As the German theologian Paul Althaus says, preaching the resurrection of Jesus ‘could not have been maintained in Jerusalem for a single day, for a single hour, if the emptiness of the tomb had not been established as a fact for all concerned’.3
The empty tomb does not prove that Jesus rose from the dead. But why would the disciples risk their lives – by preaching that he was alive – if his body lay a few hundred yards away?
Head in the sand
One way that people deny the resurrection is by ignoring it. Richard Dawkins, the one-time Professor of the Public Understanding of Science at Oxford University, is one of the best-known atheists in the world. In The God Delusion (2006), he launched a nuclear assault on all religious faith with one goal in mind: ‘If this book works as I intend, religious readers who open it will be atheists when they put it down’.4
Early on he states, ‘I am not attacking any particular version of God. I am attacking God, all gods, anything and everything supernatural’,5 though one page later he narrows his target: ‘Unless otherwise stated, I shall have Christianity mostly in mind’.6
Then he gets even more specific: there is ‘no evidence’7 in favour of God’s existence; the Bible is a ‘chaotically cobbled-together anthology of disjointed documents’;8 ‘the only difference between The Da Vinci code and the gospels is that the gospels are ancient fiction while The Da Vinci code is modern fiction’9 ; and the central doctrine of Christianity is ‘barking mad, as well as viciously unpleasant’.10 Jesus ‘probably existed’11 but the idea that he came back to life after being dead and buried is ‘absurd’.12
Since the resurrection of Jesus is directly related to the integrity of the New Testament, the credibility of the Bible as a whole, and even the existence of God, we would therefore expect Dawkins to focus his strongest arguments on his own question – ‘Did he himself (Jesus) come alive again, three days after being crucified?’13
Having pinpointed the critical issue, what space does he then give to addressing it? How long does he spend in assessing the evidence? What proof does he offer that it never happened? None whatsoever.

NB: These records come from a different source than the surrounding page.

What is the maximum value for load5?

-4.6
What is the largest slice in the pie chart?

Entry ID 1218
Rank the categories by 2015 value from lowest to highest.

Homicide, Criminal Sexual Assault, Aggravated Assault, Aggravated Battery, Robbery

This is surely amazing. To dismiss the resurrection of Jesus as ‘absurd’ is one thing, but to do so by ignoring it is even more absurd. The British author Andrew Wilson hits the nail on the head. In Deluded by Dawkins? he says that to ignore the resurrection and think that by doing so one has removed the basis for belief in God, ‘is to chase the mice out of the sitting-room, and … announce that the house is free of animals, while there is an elephant grinning on the sofa’.14
Dawkins relishes attacking what Christians believe. Yet although he spends nearly 400 pages in The God delusion on a withering attack against God and the Christian faith, he barely mentions the resurrection of Jesus and never once engages with the evidence.
Whatever the reason for his silence on the subject, ignoring the resurrection of Jesus is not a sensible option and anyone who does so is making a tragic mistake.
An edited extract from John Blanchard’s new book Jesus; dead or alive?published by EP Books.
1. W. M. Ramsey, The bearing of recent discovery on the truthfulness of the New Testament (Hodder & Stoughton), p.222.
2. Cited by Bernard Ramm, Protestant Christian evidences (Moody Press), p.163.
3. Paul Althaus, Die Wahrheit des kirchlichen Osterglaubens.
4-13. Richard Dawkins, The God delusion (Bantam Press), respectively, pp. 5, 36, 37, 59, 237, 97, 253, 97, 157, 59.
14. Andrew Wilson, Deluded by Dawkins? (Monarch Books), p.82.